What you will do
Repeat, exactly as written, the line with "module four_input_and(input A, B, C, D, output" and every line that follows it in the material below, ending with the last.
══════════════════════════════
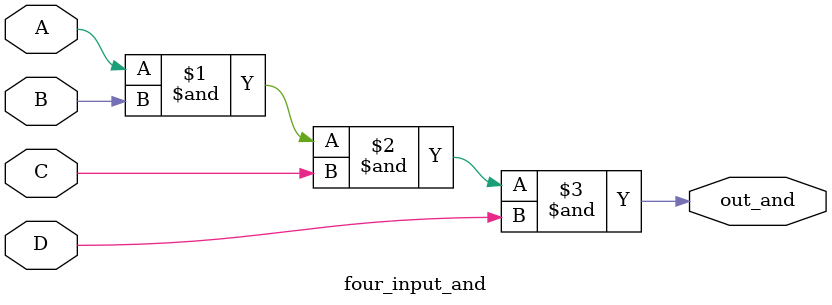
<source format=v>
module four_input_and(input A, B, C, D, output out_and);

    assign out_and = A & B & C & D;

endmodule
</source>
══════════════════════════════
Problem solution
module four_input_and(input A, B, C, D, output out_and);

    assign out_and = A & B & C & D;

endmodule
</source>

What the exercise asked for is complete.